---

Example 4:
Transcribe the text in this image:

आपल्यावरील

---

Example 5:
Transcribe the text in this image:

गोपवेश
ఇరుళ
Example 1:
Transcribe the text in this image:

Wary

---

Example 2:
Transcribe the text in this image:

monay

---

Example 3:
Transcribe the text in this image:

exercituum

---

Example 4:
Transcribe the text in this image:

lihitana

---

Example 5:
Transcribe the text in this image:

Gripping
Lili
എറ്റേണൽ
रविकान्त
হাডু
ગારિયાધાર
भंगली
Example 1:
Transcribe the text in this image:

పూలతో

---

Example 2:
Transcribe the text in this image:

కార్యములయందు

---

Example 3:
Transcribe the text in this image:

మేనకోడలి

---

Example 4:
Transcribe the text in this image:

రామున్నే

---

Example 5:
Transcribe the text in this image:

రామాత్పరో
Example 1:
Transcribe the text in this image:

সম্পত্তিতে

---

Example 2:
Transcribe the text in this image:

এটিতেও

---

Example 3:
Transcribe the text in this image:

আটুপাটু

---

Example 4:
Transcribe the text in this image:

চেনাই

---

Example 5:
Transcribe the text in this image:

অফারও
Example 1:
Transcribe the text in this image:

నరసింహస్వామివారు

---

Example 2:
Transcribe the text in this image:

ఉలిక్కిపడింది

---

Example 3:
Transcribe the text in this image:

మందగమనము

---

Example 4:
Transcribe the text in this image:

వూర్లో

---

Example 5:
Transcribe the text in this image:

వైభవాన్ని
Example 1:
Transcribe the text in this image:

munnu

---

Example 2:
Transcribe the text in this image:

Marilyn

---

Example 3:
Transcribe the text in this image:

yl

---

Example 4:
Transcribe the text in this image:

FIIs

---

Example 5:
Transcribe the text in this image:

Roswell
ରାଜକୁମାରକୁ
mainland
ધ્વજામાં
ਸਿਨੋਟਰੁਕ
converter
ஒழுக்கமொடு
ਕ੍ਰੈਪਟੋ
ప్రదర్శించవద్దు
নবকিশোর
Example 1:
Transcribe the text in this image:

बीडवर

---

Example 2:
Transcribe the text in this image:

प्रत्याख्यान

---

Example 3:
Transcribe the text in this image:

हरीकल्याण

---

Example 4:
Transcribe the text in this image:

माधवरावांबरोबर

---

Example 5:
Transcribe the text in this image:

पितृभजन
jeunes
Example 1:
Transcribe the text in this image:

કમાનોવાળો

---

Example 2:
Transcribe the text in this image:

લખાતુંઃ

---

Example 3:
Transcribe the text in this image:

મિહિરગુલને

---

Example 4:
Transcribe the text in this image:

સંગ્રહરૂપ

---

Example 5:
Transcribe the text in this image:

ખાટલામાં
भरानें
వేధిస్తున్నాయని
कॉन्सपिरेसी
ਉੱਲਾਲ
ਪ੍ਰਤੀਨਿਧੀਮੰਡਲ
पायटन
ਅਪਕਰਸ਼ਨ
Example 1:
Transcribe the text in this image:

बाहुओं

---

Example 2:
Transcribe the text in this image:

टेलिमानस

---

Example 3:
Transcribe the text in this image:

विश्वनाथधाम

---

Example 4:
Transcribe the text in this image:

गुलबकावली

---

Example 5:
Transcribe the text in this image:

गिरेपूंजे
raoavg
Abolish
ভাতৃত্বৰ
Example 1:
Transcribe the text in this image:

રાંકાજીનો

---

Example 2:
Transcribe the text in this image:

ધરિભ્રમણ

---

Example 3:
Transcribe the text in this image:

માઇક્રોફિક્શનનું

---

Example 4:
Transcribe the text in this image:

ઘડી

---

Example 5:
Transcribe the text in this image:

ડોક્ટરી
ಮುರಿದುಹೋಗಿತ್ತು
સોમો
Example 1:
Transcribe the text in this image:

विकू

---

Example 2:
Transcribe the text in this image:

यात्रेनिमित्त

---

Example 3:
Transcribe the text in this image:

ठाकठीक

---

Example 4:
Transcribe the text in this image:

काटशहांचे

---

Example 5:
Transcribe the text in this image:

**Work to complete:** Reproduce the entire listing word for word.

**Your response:**
---

Example 4:
Transcribe the text in this image:

आपल्यावरील

---

Example 5:
Transcribe the text in this image:

गोपवेश
ఇరుళ
Example 1:
Transcribe the text in this image:

Wary

---

Example 2:
Transcribe the text in this image:

monay

---

Example 3:
Transcribe the text in this image:

exercituum

---

Example 4:
Transcribe the text in this image:

lihitana

---

Example 5:
Transcribe the text in this image:

Gripping
Lili
എറ്റേണൽ
रविकान्त
হাডু
ગારિયાધાર
भंगली
Example 1:
Transcribe the text in this image:

పూలతో

---

Example 2:
Transcribe the text in this image:

కార్యములయందు

---

Example 3:
Transcribe the text in this image:

మేనకోడలి

---

Example 4:
Transcribe the text in this image:

రామున్నే

---

Example 5:
Transcribe the text in this image:

రామాత్పరో
Example 1:
Transcribe the text in this image:

সম্পত্তিতে

---

Example 2:
Transcribe the text in this image:

এটিতেও

---

Example 3:
Transcribe the text in this image:

আটুপাটু

---

Example 4:
Transcribe the text in this image:

চেনাই

---

Example 5:
Transcribe the text in this image:

অফারও
Example 1:
Transcribe the text in this image:

నరసింహస్వామివారు

---

Example 2:
Transcribe the text in this image:

ఉలిక్కిపడింది

---

Example 3:
Transcribe the text in this image:

మందగమనము

---

Example 4:
Transcribe the text in this image:

వూర్లో

---

Example 5:
Transcribe the text in this image:

వైభవాన్ని
Example 1:
Transcribe the text in this image:

munnu

---

Example 2:
Transcribe the text in this image:

Marilyn

---

Example 3:
Transcribe the text in this image:

yl

---

Example 4:
Transcribe the text in this image:

FIIs

---

Example 5:
Transcribe the text in this image:

Roswell
ରାଜକୁମାରକୁ
mainland
ધ્વજામાં
ਸਿਨੋਟਰੁਕ
converter
ஒழுக்கமொடு
ਕ੍ਰੈਪਟੋ
ప్రదర్శించవద్దు
নবকিশোর
Example 1:
Transcribe the text in this image:

बीडवर

---

Example 2:
Transcribe the text in this image:

प्रत्याख्यान

---

Example 3:
Transcribe the text in this image:

हरीकल्याण

---

Example 4:
Transcribe the text in this image:

माधवरावांबरोबर

---

Example 5:
Transcribe the text in this image:

पितृभजन
jeunes
Example 1:
Transcribe the text in this image:

કમાનોવાળો

---

Example 2:
Transcribe the text in this image:

લખાતુંઃ

---

Example 3:
Transcribe the text in this image:

મિહિરગુલને

---

Example 4:
Transcribe the text in this image:

સંગ્રહરૂપ

---

Example 5:
Transcribe the text in this image:

ખાટલામાં
भरानें
వేధిస్తున్నాయని
कॉन्सपिरेसी
ਉੱਲਾਲ
ਪ੍ਰਤੀਨਿਧੀਮੰਡਲ
पायटन
ਅਪਕਰਸ਼ਨ
Example 1:
Transcribe the text in this image:

बाहुओं

---

Example 2:
Transcribe the text in this image:

टेलिमानस

---

Example 3:
Transcribe the text in this image:

विश्वनाथधाम

---

Example 4:
Transcribe the text in this image:

गुलबकावली

---

Example 5:
Transcribe the text in this image:

गिरेपूंजे
raoavg
Abolish
ভাতৃত্বৰ
Example 1:
Transcribe the text in this image:

રાંકાજીનો

---

Example 2:
Transcribe the text in this image:

ધરિભ્રમણ

---

Example 3:
Transcribe the text in this image:

માઇક્રોફિક્શનનું

---

Example 4:
Transcribe the text in this image:

ઘડી

---

Example 5:
Transcribe the text in this image:

ડોક્ટરી
ಮುರಿದುಹೋಗಿತ್ತು
સોમો
Example 1:
Transcribe the text in this image:

विकू

---

Example 2:
Transcribe the text in this image:

यात्रेनिमित्त

---

Example 3:
Transcribe the text in this image:

ठाकठीक

---

Example 4:
Transcribe the text in this image:

काटशहांचे

---

Example 5:
Transcribe the text in this image:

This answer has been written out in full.